Ces quartiers de Montréal qui n’existent plus
Quartiers disparus, un nouveau livre publié mardi et issu de l’exposition du même nom, cherche à préserver la mémoire collective de quartiers qui n’existent plus. Formé en grande partie de témoignages d’anciens habitants du Red Light, du Faubourg à m’lasse et du Goose Village, ainsi que de photos de bâtiments prises juste avant leur démolition, ce livre se veut le masque mortuaire de lieux qui ne sont plus.
Ces trois quartiers, tous populaires et caractérisés par les problèmes liés à la pauvreté, ont été rasés dans les années 1950 et 1960 pour faire place au progrès: le Red Light a laissé la place aux Habitations Jeanne-Mance, le Faubourg à m’lasse à la tour de Radio-Canada, et le Goose Village à l’autostade d’Expo 67, une piste de course démolie dans les années 1970.
Les photos des bâtiments qui figurent dans le livre ont toutes été prises par des équipes de la Ville qui faisaient une sorte d’inventaire des édifices qui étaient voués à la destruction. Selon le directeur du Centre d’histoire de Montréal, Jean-François Leclerc, qui a participé à l’élaboration du livre, il en résulte des images fidèles de la vie dans ces quartiers,
puisque les photographes ne cherchaient pas à prendre des clichés esthétiques.
«À première vue, ce ne sont pas de belles photos, mais le fait que ce soit des photos neutres, ça donne quelque chose de magnifique, parce que tu es devant le côté démaquillé de la réalité», estime-t-il.
«J’me dis après moi, ça sera pas fini, mais si personne en parle, là, ça va être fini. Y’a une partie de la ville de c’temps-là qui va être oubliée à jamais…» -Françoise Lemieux, résidante du Faubourg à m’lasse de 1939 à 1962 [extrait du livre]
M. Leclerc reconnaît que ces quartiers étaient parfois le théâtre d’une grande misère, mais l’expropriation brutale des résidants leur a surtout fait perdre leur communauté. Les anciens habitants du Goose Village semblent particulièrement regretter la disparition de leur quartier. C’est un deuil que certains d’entre eux livrent dans leur témoignage.
«Les gens qui vivaient ces destructions-là vivaient un mélange de stigmatisation de la pauvreté et du taudis, juge-t-il. Ces quartiers avaient des défauts, mais on a tout perdu en même temps.

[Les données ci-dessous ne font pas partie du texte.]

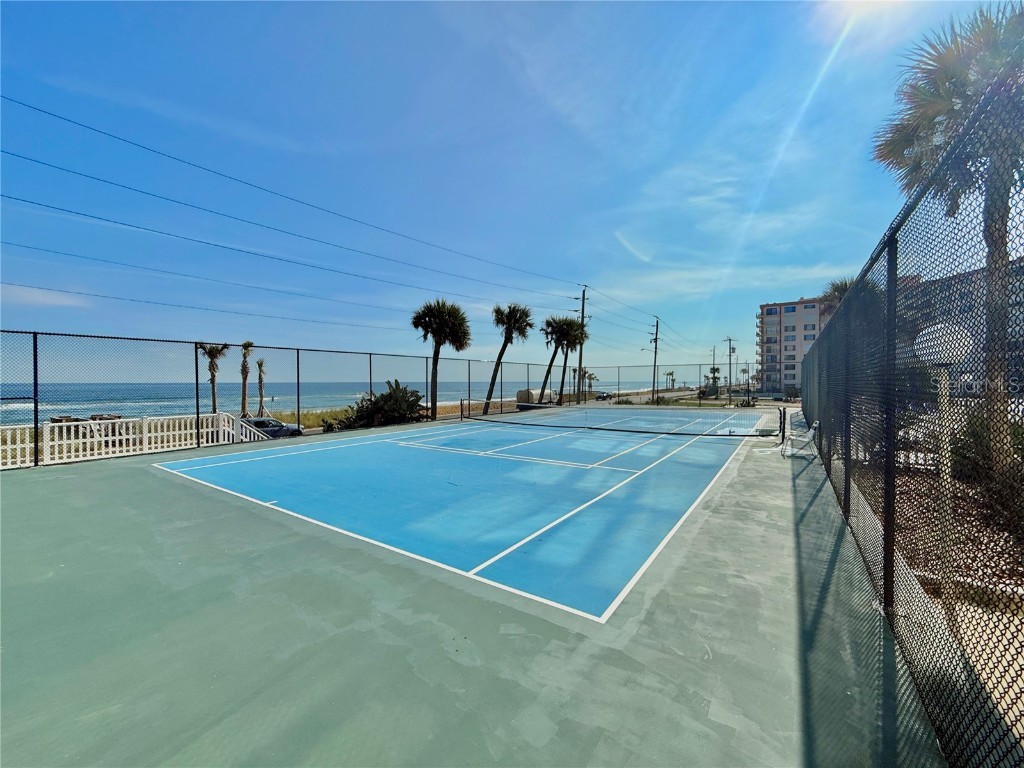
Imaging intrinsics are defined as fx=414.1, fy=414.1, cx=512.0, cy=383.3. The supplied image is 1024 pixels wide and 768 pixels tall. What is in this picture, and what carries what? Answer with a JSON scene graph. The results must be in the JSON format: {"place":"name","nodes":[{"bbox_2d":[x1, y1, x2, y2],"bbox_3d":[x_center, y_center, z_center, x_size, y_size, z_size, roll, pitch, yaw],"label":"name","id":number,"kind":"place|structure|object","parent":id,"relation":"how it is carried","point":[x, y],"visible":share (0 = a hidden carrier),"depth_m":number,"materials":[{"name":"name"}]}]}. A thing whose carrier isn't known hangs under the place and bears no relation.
{"place":"outdoors","nodes":[
{"label":"outdoors","id":0,"kind":"place"},
{"bbox_2d":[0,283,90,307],"label":"cloud","id":1,"kind":"structure","parent":0,"point":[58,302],"materials":[{"name":"white"}]},
{"bbox_2d":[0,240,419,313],"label":"power line","id":2,"kind":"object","parent":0,"point":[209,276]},
{"bbox_2d":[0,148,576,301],"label":"power line","id":3,"kind":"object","parent":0,"point":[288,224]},
{"bbox_2d":[265,407,350,430],"label":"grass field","id":4,"kind":"structure","parent":0,"point":[304,418],"materials":[{"name":"plant"}]},
{"bbox_2d":[0,378,676,423],"label":"sea","id":5,"kind":"structure","parent":0,"point":[155,388],"materials":[{"name":"liquid"}]},
{"bbox_2d":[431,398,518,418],"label":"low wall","id":6,"kind":"structure","parent":0,"point":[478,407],"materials":[{"name":"beige"}]},
{"bbox_2d":[0,0,1013,377],"label":"sky","id":7,"kind":"structure","parent":0,"point":[575,102],"materials":[{"name":"blue"}]},
{"bbox_2d":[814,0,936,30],"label":"sun","id":8,"kind":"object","parent":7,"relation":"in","point":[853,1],"visible":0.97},
{"bbox_2d":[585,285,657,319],"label":"power line","id":9,"kind":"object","parent":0,"point":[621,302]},
{"bbox_2d":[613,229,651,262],"label":"cloud","id":10,"kind":"structure","parent":0,"point":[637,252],"materials":[{"name":"white"}]},
{"bbox_2d":[756,299,828,393],"label":"apartment building","id":11,"kind":"structure","parent":0,"point":[772,317],"materials":[{"name":"concrete"}]},
{"bbox_2d":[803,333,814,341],"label":"window","id":12,"kind":"structure","parent":11,"relation":"in","point":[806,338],"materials":[{"name":"glass"}]},
{"bbox_2d":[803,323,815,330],"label":"window","id":13,"kind":"structure","parent":11,"relation":"in","point":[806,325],"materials":[{"name":"grey"}]},
{"bbox_2d":[843,447,1023,762],"label":"dirt ground","id":14,"kind":"structure","parent":0,"point":[1005,620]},
{"bbox_2d":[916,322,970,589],"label":"lamp post","id":15,"kind":"object","parent":14,"relation":"on","point":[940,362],"visible":0.85,"depth_m":3.47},
{"bbox_2d":[872,0,1023,480],"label":"palm tree","id":16,"kind":"object","parent":14,"relation":"on","point":[965,84],"visible":0.86,"depth_m":6.14,"materials":[{"name":"plant"}]},
{"bbox_2d":[949,411,991,483],"bbox_3d":[7.361,0.983,5.985,1.745,1.314,1.724,1,1,36],"label":"shrub","id":17,"kind":"object","parent":14,"relation":"on","point":[963,444],"visible":0.56,"depth_m":6.11,"materials":[{"name":"green plant"}]},
{"bbox_2d":[900,255,1023,392],"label":"apartment building","id":18,"kind":"structure","parent":0,"point":[967,274],"depth_m":19.12,"materials":[{"name":"brick"}]},
{"label":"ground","id":19,"kind":"structure","parent":0},
{"bbox_2d":[197,342,228,413],"bbox_3d":[-20.240,0.013,28.053,2.228,6.044,2.419,-1,1,-43],"label":"palm tree","id":20,"kind":"object","parent":19,"relation":"on","point":[213,358],"visible":0.77,"depth_m":27.91,"materials":[{"name":"brown plant"}]},
{"bbox_2d":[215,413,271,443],"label":"white railing","id":21,"kind":"structure","parent":19,"relation":"on","point":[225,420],"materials":[{"name":"white"}]},
{"bbox_2d":[238,341,254,419],"bbox_3d":[-18.330,0.105,28.458,1.863,6.087,2.072,-1,1,-33],"label":"palm tree","id":22,"kind":"object","parent":19,"relation":"on","point":[244,401],"visible":0.87,"depth_m":28.34,"materials":[{"name":"brown plant"}]},
{"bbox_2d":[255,357,267,415],"bbox_3d":[-20.086,0.643,33.149,1.602,5.473,1.759,-1,1,-32],"label":"palm tree","id":23,"kind":"object","parent":19,"relation":"on","point":[259,366],"visible":0.81,"depth_m":33.04,"materials":[{"name":"plant"}]},
{"bbox_2d":[241,416,302,438],"label":"car","id":24,"kind":"object","parent":19,"relation":"on","point":[268,420],"visible":0.43,"depth_m":22.45,"materials":[{"name":"metal"}]},
{"bbox_2d":[332,382,424,430],"bbox_3d":[-5.413,1.116,18.005,3.823,2.413,3.903,1,1,36],"label":"shrub","id":25,"kind":"object","parent":19,"relation":"on","point":[384,401],"visible":0.72,"depth_m":17.46,"materials":[{"name":"green plant"}]},
{"bbox_2d":[411,297,471,419],"bbox_3d":[-3.794,-1.078,21.700,3.501,6.980,3.406,1,1,36],"label":"palm tree","id":26,"kind":"object","parent":19,"relation":"on","point":[439,310],"visible":0.97,"depth_m":21.26,"materials":[{"name":"plant"}]},
{"bbox_2d":[0,410,955,765],"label":"tennis court","id":27,"kind":"object","parent":19,"relation":"on","point":[77,508],"visible":0.83,"depth_m":2.24,"materials":[{"name":"blue"}]},
{"bbox_2d":[0,414,268,468],"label":"white fence","id":28,"kind":"object","parent":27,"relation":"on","point":[56,461],"visible":0.71,"depth_m":10.13,"materials":[{"name":"white"}]},
{"bbox_2d":[1,327,592,470],"bbox_3d":[-5.585,0.181,13.454,0.121,2.877,19.302,1,1,36],"label":"chain-link fence","id":29,"kind":"object","parent":27,"relation":"on","point":[198,414],"visible":0.94,"depth_m":10.60,"materials":[{"name":"black metal"}]},
{"bbox_2d":[465,403,772,437],"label":"tennis net","id":30,"kind":"object","parent":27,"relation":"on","point":[677,433],"visible":0.99,"depth_m":13.30,"materials":[{"name":"black plastic"}]},
{"bbox_2d":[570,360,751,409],"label":"chain-link fence","id":31,"kind":"object","parent":27,"relation":"on","point":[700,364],"visible":0.84,"depth_m":27.98,"materials":[{"name":"metal"}]},
{"bbox_2d":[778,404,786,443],"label":"net post","id":32,"kind":"object","parent":27,"relation":"on","point":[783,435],"visible":0.95,"depth_m":10.44,"materials":[{"name":"black metal"}]},
{"bbox_2d":[781,417,820,458],"bbox_3d":[6.048,1.115,8.684,0.650,0.858,0.627,1,1,36],"label":"folding chair","id":33,"kind":"object","parent":27,"relation":"on","point":[810,435],"visible":0.92,"depth_m":8.62,"materials":[{"name":"white plastic"}]},
{"bbox_2d":[800,75,1023,765],"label":"chain-link fence","id":34,"kind":"object","parent":27,"relation":"on","point":[885,530],"visible":0.98,"depth_m":2.10,"materials":[{"name":"black metal"}]},
{"bbox_2d":[484,302,533,412],"bbox_3d":[-0.300,-1.498,26.640,3.520,7.733,3.546,0,1,3],"label":"palm tree","id":35,"kind":"object","parent":19,"relation":"on","point":[514,323],"visible":0.98,"depth_m":26.38,"materials":[{"name":"plant"}]},
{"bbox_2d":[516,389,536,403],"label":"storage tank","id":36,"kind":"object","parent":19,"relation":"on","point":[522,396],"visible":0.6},
{"bbox_2d":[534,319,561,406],"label":"palm tree","id":37,"kind":"object","parent":19,"relation":"on","point":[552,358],"visible":0.75,"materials":[{"name":"plant"}]},
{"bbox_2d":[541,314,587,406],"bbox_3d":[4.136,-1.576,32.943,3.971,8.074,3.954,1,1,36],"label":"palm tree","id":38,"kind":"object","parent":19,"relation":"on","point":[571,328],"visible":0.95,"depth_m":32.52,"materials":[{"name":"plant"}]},
{"bbox_2d":[576,285,587,403],"bbox_3d":[5.419,-2.760,32.369,1.007,10.092,0.540,1,1,36],"label":"utility pole","id":39,"kind":"object","parent":19,"relation":"on","point":[584,293],"visible":0.79,"depth_m":32.27,"materials":[{"name":"brown wood"}]},
{"bbox_2d":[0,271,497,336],"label":"power line","id":40,"kind":"object","parent":39,"relation":"attached to","point":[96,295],"visible":0.92,"depth_m":18.76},
{"bbox_2d":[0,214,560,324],"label":"power line","id":41,"kind":"object","parent":39,"relation":"attached to","point":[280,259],"visible":0.91,"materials":[{"name":"black"}]},
{"bbox_2d":[1,92,584,297],"bbox_3d":[-4.397,-6.490,19.984,2.315,2.425,40.655,1,1,36],"label":"power line","id":42,"kind":"object","parent":39,"relation":"attached to","point":[119,138],"visible":0.91,"depth_m":13.31,"materials":[{"name":"black"}]},
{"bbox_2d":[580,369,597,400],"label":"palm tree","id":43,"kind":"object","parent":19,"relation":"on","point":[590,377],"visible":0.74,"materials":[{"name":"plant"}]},
{"bbox_2d":[595,391,611,399],"label":"car","id":44,"kind":"object","parent":19,"relation":"on","point":[603,396],"visible":0.81,"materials":[{"name":"metal"}]},
{"bbox_2d":[649,316,660,403],"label":"utility pole","id":45,"kind":"object","parent":19,"relation":"on","point":[656,338],"visible":0.97,"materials":[{"name":"brown wood"}]},
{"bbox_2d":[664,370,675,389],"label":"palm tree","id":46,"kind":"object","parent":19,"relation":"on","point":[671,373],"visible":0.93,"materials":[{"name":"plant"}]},
{"bbox_2d":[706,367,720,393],"label":"palm tree","id":47,"kind":"object","parent":19,"relation":"on","point":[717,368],"visible":0.79,"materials":[{"name":"green plant"}]},
{"bbox_2d":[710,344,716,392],"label":"utility pole","id":48,"kind":"object","parent":19,"relation":"on","point":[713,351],"visible":0.83,"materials":[{"name":"brown wood"}]},
{"bbox_2d":[723,337,736,404],"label":"utility pole","id":49,"kind":"object","parent":19,"relation":"on","point":[730,340],"visible":0.96,"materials":[{"name":"brown wood"}]},
{"bbox_2d":[821,277,855,314],"bbox_3d":[18.914,-2.049,22.964,3.665,8.155,3.814,1,1,36],"label":"palm tree","id":50,"kind":"object","parent":19,"relation":"on","point":[842,289],"visible":0.2,"depth_m":22.88,"materials":[{"name":"plant"}]}
]}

Ce qu’on aurait aimé garder, on l’a perdu.»
Il faut en revanche ajouter que la destruction de ces quartiers faisait en quelque sorte consensus à Montréal à l’époque, prévient M. Leclerc. «Il y avait tout un mouvement derrière ça depuis les années 1920. Les gens aimaient la modernité. La mentalité était: on s’en va vers une société nouvelle, on va se débarrasser des taudis, lance-t-il, mentionnant que les photos du livre servaient en quelque sorte à justifier l’expropriation. C’était une preuve que ces quartiers-là, peut-être que ça valait la peine de tout raser.»
Le directeur du Centre d’histoire dresse par contre un bilan mitigé du développement auquel la destruction de ces quartiers a donné lieu. Si les Habitations Jeanne-Mance sont généralement appréciées par leurs habitants, la tour de Radio-Canada est loin de faire l’unanimité d’un point de vue architectural. Et pire pour certains, l’essentiel de l’espace a été converti en stationnement. Quant au Goose Village, l’espace où il se trouvait est maintenant un terrain vague.